## Exercise directions
Take the entries below and print, exactly, the stretch from the line containing "staining of benign" through the line containing "(testis) stained with", both included.

## Recorded information
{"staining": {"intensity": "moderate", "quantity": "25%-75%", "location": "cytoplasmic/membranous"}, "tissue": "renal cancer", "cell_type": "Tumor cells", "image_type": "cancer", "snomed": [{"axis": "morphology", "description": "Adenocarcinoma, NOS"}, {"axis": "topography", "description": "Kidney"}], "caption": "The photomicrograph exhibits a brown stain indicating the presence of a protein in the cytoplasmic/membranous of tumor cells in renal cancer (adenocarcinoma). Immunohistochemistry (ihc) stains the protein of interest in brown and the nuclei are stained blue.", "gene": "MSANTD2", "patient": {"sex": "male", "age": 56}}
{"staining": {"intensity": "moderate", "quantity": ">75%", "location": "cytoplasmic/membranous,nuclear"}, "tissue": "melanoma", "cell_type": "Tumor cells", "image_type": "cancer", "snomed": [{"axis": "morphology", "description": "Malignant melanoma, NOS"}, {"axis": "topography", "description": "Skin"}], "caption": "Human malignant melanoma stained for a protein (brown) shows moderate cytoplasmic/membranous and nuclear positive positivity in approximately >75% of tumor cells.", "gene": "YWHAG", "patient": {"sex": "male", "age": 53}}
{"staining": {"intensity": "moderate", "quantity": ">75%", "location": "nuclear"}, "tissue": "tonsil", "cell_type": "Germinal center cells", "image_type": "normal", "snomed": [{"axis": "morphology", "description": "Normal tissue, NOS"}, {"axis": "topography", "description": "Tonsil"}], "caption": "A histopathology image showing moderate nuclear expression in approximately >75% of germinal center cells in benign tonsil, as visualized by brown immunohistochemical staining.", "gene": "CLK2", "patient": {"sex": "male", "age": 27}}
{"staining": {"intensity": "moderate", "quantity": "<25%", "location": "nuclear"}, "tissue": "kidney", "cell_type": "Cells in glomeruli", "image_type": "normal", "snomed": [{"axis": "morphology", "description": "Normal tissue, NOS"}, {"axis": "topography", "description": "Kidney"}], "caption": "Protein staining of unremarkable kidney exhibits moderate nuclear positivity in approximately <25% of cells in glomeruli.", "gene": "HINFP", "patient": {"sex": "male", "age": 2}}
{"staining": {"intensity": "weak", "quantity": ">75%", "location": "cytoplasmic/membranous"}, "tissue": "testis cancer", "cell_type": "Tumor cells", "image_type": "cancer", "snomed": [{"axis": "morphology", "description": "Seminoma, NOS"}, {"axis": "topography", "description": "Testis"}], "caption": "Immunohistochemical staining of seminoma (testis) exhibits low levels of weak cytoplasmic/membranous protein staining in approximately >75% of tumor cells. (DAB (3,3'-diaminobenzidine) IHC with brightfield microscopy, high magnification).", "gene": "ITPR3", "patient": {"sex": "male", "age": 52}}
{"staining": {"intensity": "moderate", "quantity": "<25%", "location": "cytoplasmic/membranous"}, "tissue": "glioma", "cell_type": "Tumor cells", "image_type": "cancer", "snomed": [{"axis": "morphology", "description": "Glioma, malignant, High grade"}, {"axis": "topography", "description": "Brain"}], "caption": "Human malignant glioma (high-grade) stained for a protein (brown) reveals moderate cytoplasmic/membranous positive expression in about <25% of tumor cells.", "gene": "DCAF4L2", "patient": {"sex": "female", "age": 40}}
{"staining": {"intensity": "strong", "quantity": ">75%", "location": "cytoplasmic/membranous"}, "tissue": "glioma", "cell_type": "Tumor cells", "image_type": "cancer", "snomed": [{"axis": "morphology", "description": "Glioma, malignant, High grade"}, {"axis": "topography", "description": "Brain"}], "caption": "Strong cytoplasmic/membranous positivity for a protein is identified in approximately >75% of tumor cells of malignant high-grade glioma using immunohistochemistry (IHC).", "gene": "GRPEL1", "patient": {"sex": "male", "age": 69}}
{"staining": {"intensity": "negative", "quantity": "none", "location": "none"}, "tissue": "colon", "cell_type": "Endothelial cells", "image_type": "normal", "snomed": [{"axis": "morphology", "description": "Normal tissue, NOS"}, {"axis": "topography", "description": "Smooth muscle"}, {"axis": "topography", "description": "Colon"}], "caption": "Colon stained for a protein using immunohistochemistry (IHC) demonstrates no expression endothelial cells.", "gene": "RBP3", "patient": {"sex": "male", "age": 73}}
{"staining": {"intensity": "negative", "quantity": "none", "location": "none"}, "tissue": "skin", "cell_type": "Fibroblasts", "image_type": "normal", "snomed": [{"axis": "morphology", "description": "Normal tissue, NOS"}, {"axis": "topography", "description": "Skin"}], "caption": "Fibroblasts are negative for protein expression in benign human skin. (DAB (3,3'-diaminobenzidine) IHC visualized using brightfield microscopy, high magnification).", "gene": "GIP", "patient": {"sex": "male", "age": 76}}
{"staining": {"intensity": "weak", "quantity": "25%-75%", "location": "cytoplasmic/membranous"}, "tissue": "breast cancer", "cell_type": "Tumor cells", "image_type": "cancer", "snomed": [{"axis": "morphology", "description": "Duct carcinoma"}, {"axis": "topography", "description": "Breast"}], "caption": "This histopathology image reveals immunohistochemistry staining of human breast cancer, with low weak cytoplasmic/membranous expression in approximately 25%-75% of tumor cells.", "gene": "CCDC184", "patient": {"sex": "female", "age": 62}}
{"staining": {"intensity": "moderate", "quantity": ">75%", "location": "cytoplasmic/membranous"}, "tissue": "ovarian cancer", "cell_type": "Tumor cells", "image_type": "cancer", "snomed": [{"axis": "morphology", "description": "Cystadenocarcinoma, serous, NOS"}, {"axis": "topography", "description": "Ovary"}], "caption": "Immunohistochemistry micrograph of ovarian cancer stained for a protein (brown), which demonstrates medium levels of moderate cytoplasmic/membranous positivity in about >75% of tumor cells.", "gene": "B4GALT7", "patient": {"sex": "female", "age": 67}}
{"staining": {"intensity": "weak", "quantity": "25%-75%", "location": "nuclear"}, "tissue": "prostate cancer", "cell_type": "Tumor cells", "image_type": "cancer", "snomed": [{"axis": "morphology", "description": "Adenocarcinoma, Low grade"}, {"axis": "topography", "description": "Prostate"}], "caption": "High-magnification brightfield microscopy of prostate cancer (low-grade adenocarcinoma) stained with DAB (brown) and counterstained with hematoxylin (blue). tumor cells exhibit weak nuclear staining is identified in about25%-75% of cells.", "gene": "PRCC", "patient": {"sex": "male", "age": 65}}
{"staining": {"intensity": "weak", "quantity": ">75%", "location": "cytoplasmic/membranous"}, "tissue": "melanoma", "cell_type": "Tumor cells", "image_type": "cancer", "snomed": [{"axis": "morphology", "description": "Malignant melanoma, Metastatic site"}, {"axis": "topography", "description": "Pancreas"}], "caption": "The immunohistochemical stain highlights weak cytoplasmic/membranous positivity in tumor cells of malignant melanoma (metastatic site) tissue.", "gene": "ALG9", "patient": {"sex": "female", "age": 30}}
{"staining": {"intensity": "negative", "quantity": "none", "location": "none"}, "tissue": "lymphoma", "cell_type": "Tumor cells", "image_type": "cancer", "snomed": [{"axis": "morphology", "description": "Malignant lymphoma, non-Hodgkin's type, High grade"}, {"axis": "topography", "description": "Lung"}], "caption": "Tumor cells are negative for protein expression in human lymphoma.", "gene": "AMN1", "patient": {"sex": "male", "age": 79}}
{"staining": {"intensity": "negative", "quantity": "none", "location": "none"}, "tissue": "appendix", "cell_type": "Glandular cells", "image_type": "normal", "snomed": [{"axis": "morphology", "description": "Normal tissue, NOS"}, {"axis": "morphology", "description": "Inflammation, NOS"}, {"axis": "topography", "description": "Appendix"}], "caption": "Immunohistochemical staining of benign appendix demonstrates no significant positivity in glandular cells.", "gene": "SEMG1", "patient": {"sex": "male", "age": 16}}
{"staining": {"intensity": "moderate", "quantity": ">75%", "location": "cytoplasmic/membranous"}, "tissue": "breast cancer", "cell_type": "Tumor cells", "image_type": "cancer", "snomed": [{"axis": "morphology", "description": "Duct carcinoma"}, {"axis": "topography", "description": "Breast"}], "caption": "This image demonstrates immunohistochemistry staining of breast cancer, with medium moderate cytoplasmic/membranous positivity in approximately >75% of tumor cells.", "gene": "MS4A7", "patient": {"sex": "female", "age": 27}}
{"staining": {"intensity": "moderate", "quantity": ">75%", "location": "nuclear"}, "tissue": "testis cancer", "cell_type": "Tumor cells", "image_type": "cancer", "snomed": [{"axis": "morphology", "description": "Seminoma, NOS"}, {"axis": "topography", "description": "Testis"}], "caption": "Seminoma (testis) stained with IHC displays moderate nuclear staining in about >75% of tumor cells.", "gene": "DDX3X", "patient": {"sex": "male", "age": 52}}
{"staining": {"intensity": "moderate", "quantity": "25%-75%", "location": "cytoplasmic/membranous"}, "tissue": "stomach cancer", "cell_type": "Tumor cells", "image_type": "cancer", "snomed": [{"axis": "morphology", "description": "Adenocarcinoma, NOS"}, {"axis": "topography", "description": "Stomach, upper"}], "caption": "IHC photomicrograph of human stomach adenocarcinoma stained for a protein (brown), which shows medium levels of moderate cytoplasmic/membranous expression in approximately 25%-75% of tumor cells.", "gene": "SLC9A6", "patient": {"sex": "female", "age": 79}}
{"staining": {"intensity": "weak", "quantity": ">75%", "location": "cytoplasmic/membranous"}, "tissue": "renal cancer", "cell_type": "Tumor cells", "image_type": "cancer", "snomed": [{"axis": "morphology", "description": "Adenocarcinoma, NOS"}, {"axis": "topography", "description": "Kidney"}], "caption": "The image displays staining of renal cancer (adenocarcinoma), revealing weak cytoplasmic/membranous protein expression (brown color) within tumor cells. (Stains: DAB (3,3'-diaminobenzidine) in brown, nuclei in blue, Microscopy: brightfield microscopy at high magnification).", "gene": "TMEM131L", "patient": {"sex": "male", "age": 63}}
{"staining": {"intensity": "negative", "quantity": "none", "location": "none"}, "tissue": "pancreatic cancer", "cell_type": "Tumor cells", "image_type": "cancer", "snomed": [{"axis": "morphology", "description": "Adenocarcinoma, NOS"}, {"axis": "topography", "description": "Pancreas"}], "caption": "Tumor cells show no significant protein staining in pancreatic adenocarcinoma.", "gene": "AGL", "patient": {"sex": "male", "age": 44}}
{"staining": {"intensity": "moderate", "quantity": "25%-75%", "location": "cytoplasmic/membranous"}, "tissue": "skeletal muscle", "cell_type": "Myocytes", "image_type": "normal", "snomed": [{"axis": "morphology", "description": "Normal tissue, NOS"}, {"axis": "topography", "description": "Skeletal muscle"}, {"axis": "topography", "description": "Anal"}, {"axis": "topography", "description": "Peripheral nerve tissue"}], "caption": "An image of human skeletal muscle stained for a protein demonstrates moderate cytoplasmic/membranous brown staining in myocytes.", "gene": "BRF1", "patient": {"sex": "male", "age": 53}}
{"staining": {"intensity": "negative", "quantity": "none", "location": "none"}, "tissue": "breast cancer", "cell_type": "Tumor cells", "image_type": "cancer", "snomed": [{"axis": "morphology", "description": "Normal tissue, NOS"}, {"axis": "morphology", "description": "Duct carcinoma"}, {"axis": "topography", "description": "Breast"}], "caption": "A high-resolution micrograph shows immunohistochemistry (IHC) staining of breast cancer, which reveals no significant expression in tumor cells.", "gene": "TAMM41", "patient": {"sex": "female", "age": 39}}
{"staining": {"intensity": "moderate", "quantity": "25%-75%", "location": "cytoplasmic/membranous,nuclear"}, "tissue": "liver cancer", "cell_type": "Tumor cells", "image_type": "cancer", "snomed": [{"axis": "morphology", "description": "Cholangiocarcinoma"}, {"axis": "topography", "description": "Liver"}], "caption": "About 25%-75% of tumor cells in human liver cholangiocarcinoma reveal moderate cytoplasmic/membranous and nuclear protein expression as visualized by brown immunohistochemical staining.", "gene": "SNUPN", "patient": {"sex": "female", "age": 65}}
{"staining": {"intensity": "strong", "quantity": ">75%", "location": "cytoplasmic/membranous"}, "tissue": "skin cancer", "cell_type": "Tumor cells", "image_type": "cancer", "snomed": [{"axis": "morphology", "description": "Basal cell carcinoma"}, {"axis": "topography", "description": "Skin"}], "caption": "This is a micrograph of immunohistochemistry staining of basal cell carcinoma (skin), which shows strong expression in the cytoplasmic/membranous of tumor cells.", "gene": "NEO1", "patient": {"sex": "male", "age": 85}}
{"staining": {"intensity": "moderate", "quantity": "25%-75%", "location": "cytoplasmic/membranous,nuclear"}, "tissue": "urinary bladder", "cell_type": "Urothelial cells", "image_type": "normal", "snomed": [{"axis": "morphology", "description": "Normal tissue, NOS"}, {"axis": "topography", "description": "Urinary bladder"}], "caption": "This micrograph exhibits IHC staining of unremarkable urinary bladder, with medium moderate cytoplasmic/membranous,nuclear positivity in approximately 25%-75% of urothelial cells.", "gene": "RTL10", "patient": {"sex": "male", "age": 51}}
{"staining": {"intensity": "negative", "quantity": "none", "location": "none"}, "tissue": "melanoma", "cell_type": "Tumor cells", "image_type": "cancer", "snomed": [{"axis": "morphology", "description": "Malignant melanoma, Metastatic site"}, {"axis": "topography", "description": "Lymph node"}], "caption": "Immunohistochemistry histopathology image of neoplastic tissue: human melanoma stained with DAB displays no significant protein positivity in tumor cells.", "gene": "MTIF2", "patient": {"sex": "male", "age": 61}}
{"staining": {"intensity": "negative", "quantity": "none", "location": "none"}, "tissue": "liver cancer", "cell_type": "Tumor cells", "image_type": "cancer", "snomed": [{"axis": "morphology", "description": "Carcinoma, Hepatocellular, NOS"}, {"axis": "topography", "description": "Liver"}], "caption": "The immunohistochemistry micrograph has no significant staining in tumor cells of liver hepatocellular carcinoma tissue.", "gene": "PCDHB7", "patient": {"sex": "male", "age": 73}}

## Solved problem
{"staining": {"intensity": "negative", "quantity": "none", "location": "none"}, "tissue": "appendix", "cell_type": "Glandular cells", "image_type": "normal", "snomed": [{"axis": "morphology", "description": "Normal tissue, NOS"}, {"axis": "morphology", "description": "Inflammation, NOS"}, {"axis": "topography", "description": "Appendix"}], "caption": "Immunohistochemical staining of benign appendix demonstrates no significant positivity in glandular cells.", "gene": "SEMG1", "patient": {"sex": "male", "age": 16}}
{"staining": {"intensity": "moderate", "quantity": ">75%", "location": "cytoplasmic/membranous"}, "tissue": "breast cancer", "cell_type": "Tumor cells", "image_type": "cancer", "snomed": [{"axis": "morphology", "description": "Duct carcinoma"}, {"axis": "topography", "description": "Breast"}], "caption": "This image demonstrates immunohistochemistry staining of breast cancer, with medium moderate cytoplasmic/membranous positivity in approximately >75% of tumor cells.", "gene": "MS4A7", "patient": {"sex": "female", "age": 27}}
{"staining": {"intensity": "moderate", "quantity": ">75%", "location": "nuclear"}, "tissue": "testis cancer", "cell_type": "Tumor cells", "image_type": "cancer", "snomed": [{"axis": "morphology", "description": "Seminoma, NOS"}, {"axis": "topography", "description": "Testis"}], "caption": "Seminoma (testis) stained with IHC displays moderate nuclear staining in about >75% of tumor cells.", "gene": "DDX3X", "patient": {"sex": "male", "age": 52}}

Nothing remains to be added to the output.